M. Jacques Larché, président de la commission. Je prie M. le ministre de m'excuser car je vais m'exprimer par ouï-dire. Si je suis dans l'erreur, il voudra bien me l'indiquer immédiatement.
Il me revient, monsieur le ministre, que vous auriez estimé que, compte tenu du vote intervenu hier à l'Assemblée nationale, le Conseil constitutionnel pourrait peut-être modifier sa position.
M. Jean-Jack Queyranne, secrétaire d'Etat à l'outre-mer, ministre de l'intérieur par intérim. Me permettez-vous de vous interrompre, monsieur le président de la commission ?
M. Jacques Larché, président de la commission. Je vous en prie, monsieur le ministre.
M. le président. La parole est à M. le ministre, avec l'autorisation de M. le président de la commission.
M. Jean-Jack Queyranne, secrétaire d'Etat à l'outre-mer, ministre de l'intérieur par intérim. J'ai dit que le Sénat pouvait toujours anticiper en tenant compte de ce que Montesquieu appelait « l'esprit des lois ».
M. Paul Girod, rapporteur. Il n'en parle pas !
M. Jean-Jack Queyranne, secrétaire d'Etat à l'outre-mer, ministre de l'intérieur par intérim. Voilà ce que je tenais à dire et le Conseil constitutionnel interprétera.
Mais que retiendra l'opinion ? Elle retiendra que, hier, l'Assemblée nationale, à l'unanimité, s'est prononcée pour la parité et que, le lendemain, le Sénat, à une très large majorité, sur un texte qui n'est pas de circonstance, s'y est déclaré défavorable.
M. Patrice Gélard. Non !
M. Jean Chérioux. Non, c'est de la démagogie !
M. Jean-Jack Queyranne, secrétaire d'Etat à l'outre-mer, ministre de l'intérieur par intérim. Je pense que l'opinion interprétera.
M. Robert Bret. C'est vrai !
M. Jean-Jack Queyranne, secrétaire d'Etat à l'outre-mer, ministre de l'intérieur par intérim. C'est tout ce que j'ai voulu dire, mais je laisse au Conseil constitutionnel le soin, s'il est saisi de cette question, de se faire une religion.
M. le président. Veuillez poursuivre, monsieur le président de la commission.

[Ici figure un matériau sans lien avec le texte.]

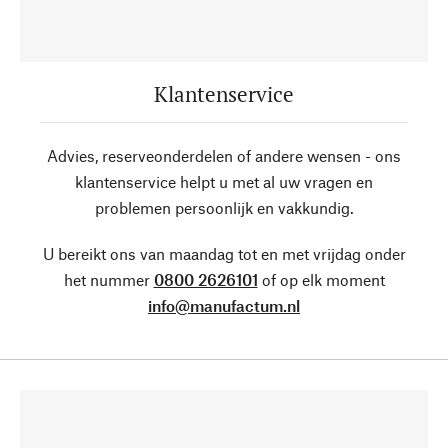
Klantenservice
Advies, reserveonderdelen of andere wensen - ons
klantenservice helpt u met al uw vragen en
problemen persoonlijk en vakkundig.
U bereikt ons van maandag tot en met vrijdag onder
het nummer
0800 2626101
of op elk moment
info@manufactum.nl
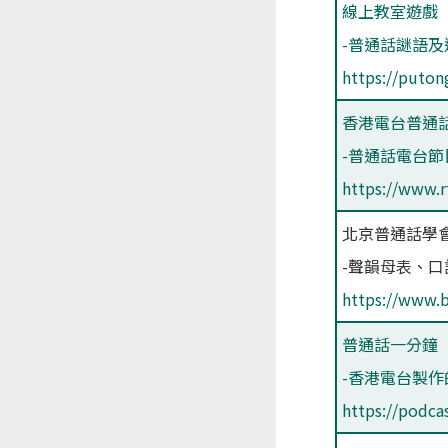
線上教室遊戲
-普通話謎語及
https://puton
香港電台普通
-普通話電台節
https://www.r
北京普通話學
-聲韻母表、
https://www.
普通話一分鐘
-香港電台製
https://podca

M. Jacques Larché, président de la commission. Je constate que mon information n'était pas aussi inexacte que cela ; peut-être était-elle simplement quelque peu résumée. Mais, sur le fond, l'opinion retiendra que le Sénat applique la Constitution.

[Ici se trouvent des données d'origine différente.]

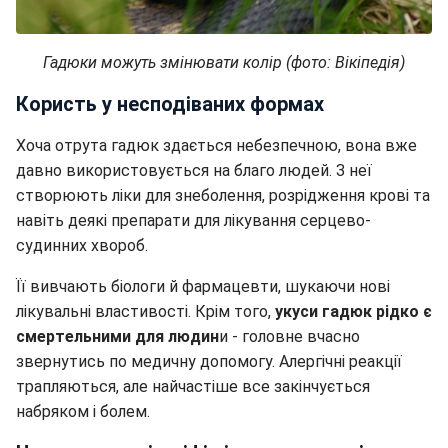
Гадюки можуть змінювати колір (фото: Вікіпедія)
Користь у несподіваних формах
Хоча отрута гадюк здається небезпечною, вона вже
давно використовується на благо людей. З неї
створюють ліки для знеболення, розрідження крові та
навіть деякі препарати для лікування серцево-
судинних хвороб.
Її вивчають біологи й фармацевти, шукаючи нові
лікувальні властивості. Крім того,
укуси гадюк рідко є
смертельними для людин
и - головне вчасно
звернутись по медичну допомогу. Алергічні реакції
трапляються, але найчастіше все закінчується
набряком і болем.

Certes, le Parlement est en train de la réviser. Nous avons engagé la réflexion dès ce matin et le travail est bien entamé.
Mais une Constitution, monsieur le ministre, ne se présume pas. S'il peut y avoir présomption d'innocence, il n'y a en aucun cas présomption constitutionnelle.
La Constitution est ce qu'elle est. Nous entendons l'appliquer, et c'est exactement le message qui sera, à mon sens, retenu par l'opinion publique, laquelle attend toujours du Sénat une démarche de cet ordre.
M. François Trucy. Chaque chose en son temps.
M. Patrice Gélard. Je demande la parole pour explication de vote.
M. le président. La parole est à M. Gélard.
M. Patrice Gélard. Dans le projet de loi adopté cette nuit à l'Assemblée nationale, il n'est en aucun cas question de parité. En effet, il est simplement précisé : « La loi détermine les conditions dans lesquelles est organisé l'égal accès des femmes et des hommes aux mandats électoraux et fonctions électives. »
M. Henri de Raincourt. Voilà !
M. Patrice Gélard. Il ne s'agit donc pas de parité, monsieur le ministre ! (Très bien ! et applaudissements sur plusieurs travées du RPR, de l'Union centriste et des Républicains et Indépendants.)
M. le président. Personne ne demande plus la parole ?...
Je mets aux voix la motion n° 2, repoussée par le Gouvernement.
Je rappelle que l'adoption de cette motion entraînerait le rejet de l'article 16 bis du projet de loi.

(La motion est adoptée.)
M. le président. En conséquence, l'article 16 bis est rejeté.